▶ EXCERPT PROVIDED
★ ★ ★ ★ ★ ★ ★

While all believers share in the common priesthood of Jesus Christ, this is distinct from the ministerial priesthood (ordained clergy), which serves the body of Christ by leading worship and administering sacraments. This "common priesthood" enables all baptized Christians to offer their lives as living sacrifices, intercede for others, and participate directly in the worship of God. A major component of this common priesthood of a Christian is offering "spiritual sacrifices," which includes practical charity, prayer, spreading the Gospel, and offering daily work and struggles as a form of worship. This common priesthood of the Christian is not a "position" but a way of life, marking Christians for a life of service and witness. Those baptized receive a "sublime dignity," serving as representatives of the King of Kings, empowered to do God’s work in the world.
The common priesthood of the faithful and the ministerial priesthood of the clergy worship together at Mass. We are a priestly community. The lay faithful worship alongside the ordained priest. Both make offerings to God. The priest is specifically ordained to offer and consecrate the bread and wine on behalf of those gathered. The laity, too, actively participate by offering themselves and their gifts and sacrifices to God.

★ ★ ★ ★ ★ ★ ★

▶ SUPPLIED RECORDS
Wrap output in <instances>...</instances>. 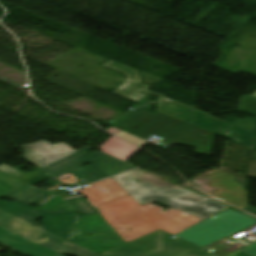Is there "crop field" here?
<instances>
[{
	"mask_svg": "<svg viewBox=\"0 0 256 256\" xmlns=\"http://www.w3.org/2000/svg\"><path fill=\"white\" fill-rule=\"evenodd\" d=\"M19 175L22 174L11 167L0 165V181L15 188L12 190L0 183V197L8 195V198L28 205L43 201L41 206L37 210L14 201L1 200L0 209L98 254L125 244L100 213L80 217L73 213V210L84 214L97 212L88 200L81 196L63 200L49 191L21 183L14 178ZM39 217L43 226L35 223ZM84 232H99L107 236H83Z\"/></svg>",
	"mask_w": 256,
	"mask_h": 256,
	"instance_id": "obj_1",
	"label": "crop field"
},
{
	"mask_svg": "<svg viewBox=\"0 0 256 256\" xmlns=\"http://www.w3.org/2000/svg\"><path fill=\"white\" fill-rule=\"evenodd\" d=\"M89 186L79 191L126 243L159 229L175 235L202 221L173 208L161 213L153 202L141 206L112 178Z\"/></svg>",
	"mask_w": 256,
	"mask_h": 256,
	"instance_id": "obj_2",
	"label": "crop field"
},
{
	"mask_svg": "<svg viewBox=\"0 0 256 256\" xmlns=\"http://www.w3.org/2000/svg\"><path fill=\"white\" fill-rule=\"evenodd\" d=\"M20 148L31 162L71 187L85 185L136 168L104 152L90 154V146L75 151L64 142L52 145L43 140ZM90 162L96 165L77 169Z\"/></svg>",
	"mask_w": 256,
	"mask_h": 256,
	"instance_id": "obj_3",
	"label": "crop field"
},
{
	"mask_svg": "<svg viewBox=\"0 0 256 256\" xmlns=\"http://www.w3.org/2000/svg\"><path fill=\"white\" fill-rule=\"evenodd\" d=\"M147 107L130 112L108 125L131 128L139 123H143L138 128L132 130L135 136L146 139L154 134L163 138L160 142L170 143L175 141L179 144L197 148L195 152L208 154L213 146L214 135L195 126H191L182 121L157 112L152 114L145 111Z\"/></svg>",
	"mask_w": 256,
	"mask_h": 256,
	"instance_id": "obj_4",
	"label": "crop field"
},
{
	"mask_svg": "<svg viewBox=\"0 0 256 256\" xmlns=\"http://www.w3.org/2000/svg\"><path fill=\"white\" fill-rule=\"evenodd\" d=\"M141 175L142 171L137 169L133 172L114 177L113 179L119 183L130 195H132L141 205L156 200L202 220L227 208L210 199L200 203H183L173 201V199L191 192L188 189L177 188L171 191H167L165 189L160 190L151 182L140 187H136L130 180Z\"/></svg>",
	"mask_w": 256,
	"mask_h": 256,
	"instance_id": "obj_5",
	"label": "crop field"
},
{
	"mask_svg": "<svg viewBox=\"0 0 256 256\" xmlns=\"http://www.w3.org/2000/svg\"><path fill=\"white\" fill-rule=\"evenodd\" d=\"M162 230L101 254L102 256H218Z\"/></svg>",
	"mask_w": 256,
	"mask_h": 256,
	"instance_id": "obj_6",
	"label": "crop field"
},
{
	"mask_svg": "<svg viewBox=\"0 0 256 256\" xmlns=\"http://www.w3.org/2000/svg\"><path fill=\"white\" fill-rule=\"evenodd\" d=\"M253 224H256L255 219L227 210L176 236L203 247Z\"/></svg>",
	"mask_w": 256,
	"mask_h": 256,
	"instance_id": "obj_7",
	"label": "crop field"
},
{
	"mask_svg": "<svg viewBox=\"0 0 256 256\" xmlns=\"http://www.w3.org/2000/svg\"><path fill=\"white\" fill-rule=\"evenodd\" d=\"M105 66L123 72L127 75L126 82L114 91L115 94L135 102L145 98L151 93L160 96V101L156 109L157 111L192 125L194 113L193 108L146 90L150 86L141 83L137 71L131 67L119 64L113 60L109 61Z\"/></svg>",
	"mask_w": 256,
	"mask_h": 256,
	"instance_id": "obj_8",
	"label": "crop field"
},
{
	"mask_svg": "<svg viewBox=\"0 0 256 256\" xmlns=\"http://www.w3.org/2000/svg\"><path fill=\"white\" fill-rule=\"evenodd\" d=\"M0 226L19 233L23 237L57 253H63L68 242L61 237L40 229L2 210H0Z\"/></svg>",
	"mask_w": 256,
	"mask_h": 256,
	"instance_id": "obj_9",
	"label": "crop field"
},
{
	"mask_svg": "<svg viewBox=\"0 0 256 256\" xmlns=\"http://www.w3.org/2000/svg\"><path fill=\"white\" fill-rule=\"evenodd\" d=\"M234 180L230 176L214 171L211 185L221 190L210 195L243 209L248 205L247 191Z\"/></svg>",
	"mask_w": 256,
	"mask_h": 256,
	"instance_id": "obj_10",
	"label": "crop field"
},
{
	"mask_svg": "<svg viewBox=\"0 0 256 256\" xmlns=\"http://www.w3.org/2000/svg\"><path fill=\"white\" fill-rule=\"evenodd\" d=\"M195 125L212 132L228 135L246 147L253 148L254 146L253 132L250 133L240 127L214 119L199 111L196 112Z\"/></svg>",
	"mask_w": 256,
	"mask_h": 256,
	"instance_id": "obj_11",
	"label": "crop field"
},
{
	"mask_svg": "<svg viewBox=\"0 0 256 256\" xmlns=\"http://www.w3.org/2000/svg\"><path fill=\"white\" fill-rule=\"evenodd\" d=\"M0 243L27 256H62L0 227Z\"/></svg>",
	"mask_w": 256,
	"mask_h": 256,
	"instance_id": "obj_12",
	"label": "crop field"
},
{
	"mask_svg": "<svg viewBox=\"0 0 256 256\" xmlns=\"http://www.w3.org/2000/svg\"><path fill=\"white\" fill-rule=\"evenodd\" d=\"M140 169V168H139ZM151 181L152 183H154L157 187H159L160 189L162 188H165L167 190H170V189H173V188H177V187H181V188H185V187H182V186H179L177 184H174V183H171V182H168L160 177H157L151 173H148L146 171L143 170V176L137 178V179H134L132 180V182L136 185V186H140L144 183H147ZM207 199L206 197L196 193V192H191L187 195H184L182 197H179L175 200H178V201H184V202H200V201H203Z\"/></svg>",
	"mask_w": 256,
	"mask_h": 256,
	"instance_id": "obj_13",
	"label": "crop field"
},
{
	"mask_svg": "<svg viewBox=\"0 0 256 256\" xmlns=\"http://www.w3.org/2000/svg\"><path fill=\"white\" fill-rule=\"evenodd\" d=\"M101 148L104 152L123 161L127 160L136 150L139 149L114 136H112Z\"/></svg>",
	"mask_w": 256,
	"mask_h": 256,
	"instance_id": "obj_14",
	"label": "crop field"
},
{
	"mask_svg": "<svg viewBox=\"0 0 256 256\" xmlns=\"http://www.w3.org/2000/svg\"><path fill=\"white\" fill-rule=\"evenodd\" d=\"M65 254L74 256H100L71 242L69 243Z\"/></svg>",
	"mask_w": 256,
	"mask_h": 256,
	"instance_id": "obj_15",
	"label": "crop field"
},
{
	"mask_svg": "<svg viewBox=\"0 0 256 256\" xmlns=\"http://www.w3.org/2000/svg\"><path fill=\"white\" fill-rule=\"evenodd\" d=\"M239 251L246 253L250 256H256V242L240 249Z\"/></svg>",
	"mask_w": 256,
	"mask_h": 256,
	"instance_id": "obj_16",
	"label": "crop field"
},
{
	"mask_svg": "<svg viewBox=\"0 0 256 256\" xmlns=\"http://www.w3.org/2000/svg\"><path fill=\"white\" fill-rule=\"evenodd\" d=\"M246 208H247V207H246ZM245 211L256 215V209L253 208V207H251V206H249L247 209H245Z\"/></svg>",
	"mask_w": 256,
	"mask_h": 256,
	"instance_id": "obj_17",
	"label": "crop field"
},
{
	"mask_svg": "<svg viewBox=\"0 0 256 256\" xmlns=\"http://www.w3.org/2000/svg\"><path fill=\"white\" fill-rule=\"evenodd\" d=\"M229 256H248V255L243 254V253L237 251V252H235V253H233V254H231V255H229Z\"/></svg>",
	"mask_w": 256,
	"mask_h": 256,
	"instance_id": "obj_18",
	"label": "crop field"
},
{
	"mask_svg": "<svg viewBox=\"0 0 256 256\" xmlns=\"http://www.w3.org/2000/svg\"><path fill=\"white\" fill-rule=\"evenodd\" d=\"M256 239L255 238H253V237H250V238H247V239H243V241H246V242H248V243H251V242H253V241H255Z\"/></svg>",
	"mask_w": 256,
	"mask_h": 256,
	"instance_id": "obj_19",
	"label": "crop field"
},
{
	"mask_svg": "<svg viewBox=\"0 0 256 256\" xmlns=\"http://www.w3.org/2000/svg\"><path fill=\"white\" fill-rule=\"evenodd\" d=\"M219 171V170H218ZM221 172V171H220ZM226 174V173H225ZM227 175H229V174H227ZM230 176H232V175H230ZM232 177H234L235 178V176H232Z\"/></svg>",
	"mask_w": 256,
	"mask_h": 256,
	"instance_id": "obj_20",
	"label": "crop field"
},
{
	"mask_svg": "<svg viewBox=\"0 0 256 256\" xmlns=\"http://www.w3.org/2000/svg\"><path fill=\"white\" fill-rule=\"evenodd\" d=\"M252 96L256 97V93L254 95H252Z\"/></svg>",
	"mask_w": 256,
	"mask_h": 256,
	"instance_id": "obj_21",
	"label": "crop field"
}]
</instances>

★ ★ ★ ★ ★ ★ ★

▶ REQUIRED WORK
1/ Restate the passage on the common priesthood from "While all believers" to "in the world.", putting "baptismal priesthood" wherever "common priesthood" appears.
2/ Write the next part of the passage on the common priesthood, picking up after its last sentence.

▶ RESPONSE LIST
1/
While all believers share in the baptismal priesthood of Jesus Christ, this is distinct from the ministerial priesthood (ordained clergy), which serves the body of Christ by leading worship and administering sacraments. This "baptismal priesthood" enables all baptized Christians to offer their lives as living sacrifices, intercede for others, and participate directly in the worship of God. A major component of this baptismal priesthood of a Christian is offering "spiritual sacrifices," which includes practical charity, prayer, spreading the Gospel, and offering daily work and struggles as a form of worship. This baptismal priesthood of the Christian is not a "position" but a way of life, marking Christians for a life of service and witness. Those baptized receive a "sublime dignity," serving as representatives of the King of Kings, empowered to do God’s work in the world.

2/
As the Catholic Catechism clarifies: Incorporated into Christ by Baptism, the person baptized is configured to Christ. Baptism seals the Christian with the indelible spiritual mark (character) of his or her belonging to Christ. No sin can erase this mark, even if sin prevents Baptism from bearing the fruits of salvation. Given once for all, Baptism cannot be repeated. . . . The baptismal seal enables and commits Christians to serve God by a vital participation in the holy liturgy of the Church and to exercise their baptismal priesthood by the witness of holy lives and practical charity.
The Catechism concludes with the importance of remaining faithful to our priestly, prophetic and royal mission: The Holy Spirit has marked us with the seal of the Lord (Dominicus character) for the day of redemption. Baptism indeed is the seal of eternal life. The faithful Christian who has kept the seal until the end, remaining faithful to the demands of their Baptism, will be able to depart this life marked with the sign of faith, with their baptismal faith, in expectation of the blessed vision of God - the consummation of faith - and in the hope of resurrection.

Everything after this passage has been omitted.